Similarly, you can run kubectl apply -f <yaml file> to get the Dex server up and running at dex.auth.svc:5556 in your Kubernetes cluster.

3) VVP Configuration

Finally, we add the auth part to point to our Dex deployment. The issuerUri configuration is enough for Ververica Platform to resolve available common OIDC request endpoints. We are also setting the admins of the Ververica Platform to be the users that are members of the group named admins.

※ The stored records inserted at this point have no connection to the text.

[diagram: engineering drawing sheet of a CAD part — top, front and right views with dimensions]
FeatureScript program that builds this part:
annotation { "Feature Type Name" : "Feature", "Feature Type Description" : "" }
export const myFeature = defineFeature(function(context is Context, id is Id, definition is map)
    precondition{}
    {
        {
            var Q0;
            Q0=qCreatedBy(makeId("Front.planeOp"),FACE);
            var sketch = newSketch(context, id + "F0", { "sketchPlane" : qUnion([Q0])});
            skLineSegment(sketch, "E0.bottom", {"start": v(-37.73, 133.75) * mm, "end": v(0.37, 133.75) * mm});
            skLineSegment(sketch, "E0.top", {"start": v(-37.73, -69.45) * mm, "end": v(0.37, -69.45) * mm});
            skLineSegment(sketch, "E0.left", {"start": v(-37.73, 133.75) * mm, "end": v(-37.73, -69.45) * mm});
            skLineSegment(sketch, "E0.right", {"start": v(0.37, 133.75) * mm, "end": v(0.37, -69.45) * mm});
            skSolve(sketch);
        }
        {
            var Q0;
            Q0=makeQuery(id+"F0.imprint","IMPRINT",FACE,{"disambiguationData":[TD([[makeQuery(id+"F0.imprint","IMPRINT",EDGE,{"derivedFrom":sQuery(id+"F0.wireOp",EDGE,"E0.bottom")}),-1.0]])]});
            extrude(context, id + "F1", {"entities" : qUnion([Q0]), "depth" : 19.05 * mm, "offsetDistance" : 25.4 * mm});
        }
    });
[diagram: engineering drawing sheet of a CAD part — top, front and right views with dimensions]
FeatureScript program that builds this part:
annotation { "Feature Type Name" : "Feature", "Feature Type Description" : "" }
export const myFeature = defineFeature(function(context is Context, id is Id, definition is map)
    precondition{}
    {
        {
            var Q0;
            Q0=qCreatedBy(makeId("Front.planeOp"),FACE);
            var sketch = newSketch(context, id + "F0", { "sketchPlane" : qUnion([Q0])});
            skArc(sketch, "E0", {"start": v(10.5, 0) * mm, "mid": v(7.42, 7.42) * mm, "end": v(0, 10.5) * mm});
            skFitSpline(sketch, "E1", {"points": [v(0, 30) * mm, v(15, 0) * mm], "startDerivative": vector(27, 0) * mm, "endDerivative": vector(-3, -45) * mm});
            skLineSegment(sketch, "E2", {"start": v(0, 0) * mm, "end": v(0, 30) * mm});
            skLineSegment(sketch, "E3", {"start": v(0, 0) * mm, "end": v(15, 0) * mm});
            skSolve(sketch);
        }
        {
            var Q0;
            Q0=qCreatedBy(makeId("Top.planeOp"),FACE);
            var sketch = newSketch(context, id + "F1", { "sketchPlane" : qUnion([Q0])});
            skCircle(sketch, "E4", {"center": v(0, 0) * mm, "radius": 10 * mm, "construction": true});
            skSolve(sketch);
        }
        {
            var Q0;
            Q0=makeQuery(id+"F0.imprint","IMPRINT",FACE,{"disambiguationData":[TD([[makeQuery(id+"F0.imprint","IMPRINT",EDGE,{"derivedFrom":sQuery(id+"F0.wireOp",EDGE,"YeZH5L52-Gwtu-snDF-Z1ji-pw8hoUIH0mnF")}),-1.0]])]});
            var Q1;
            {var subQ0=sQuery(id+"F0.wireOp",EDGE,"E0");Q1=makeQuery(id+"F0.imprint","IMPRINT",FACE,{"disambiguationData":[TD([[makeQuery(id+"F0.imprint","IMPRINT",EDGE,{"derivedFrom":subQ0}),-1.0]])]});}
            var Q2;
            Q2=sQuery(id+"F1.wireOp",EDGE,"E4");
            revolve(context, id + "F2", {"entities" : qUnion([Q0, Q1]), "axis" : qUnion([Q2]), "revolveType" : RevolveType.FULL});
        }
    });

Tip: Some of the OIDC request endpoints are only for application to application communication, whereas some of the endpoints are meant for public access to an end-user, such as redirect and authorization URI's. Explicitly specify internal and external DNS names for OIDC request endpoints accordingly to optimize the network costs.

vvp:
    auth:
        enabled: true
        admins:
            - group:admins
        oidc:
            groupsClaim: groups
            registrationId: dex
            registration:
                clientId: vvp
                clientSecret: hJQ8kTtZoDZKWIoX9lx7a4JK81LQ4DCB
                authorizationGrantType: authorization_code
                redirectUri: "{baseUrl}/{action}/oauth2/code/{registrationId}"
                clientAuthenticationMethod: basic
                scope:
                    - openid
                    - groups
                    - email
            provider:
                issuerUri: http://dex.auth.svc:5556/dex
                userNameAttribute: email

Note: please use the redirectUri above literally as it is, Ververica Platform takes care of the placeholder substatution automatically.

4) RBAC Configuration

Now that Ververica Platform is set to use Dex for RBAC, all the unauthenticated page requests will be redirected to Dex's login page.

Screenshot_2022-01-18_at_12.04.59

After the user credentials that are stored in LDAP are entered, it will redirect the requester back to the Ververica Platform. Admins of Ververica Platform can then set up RBAC using the user and/or group information retrieved from the LDAP server via Dex.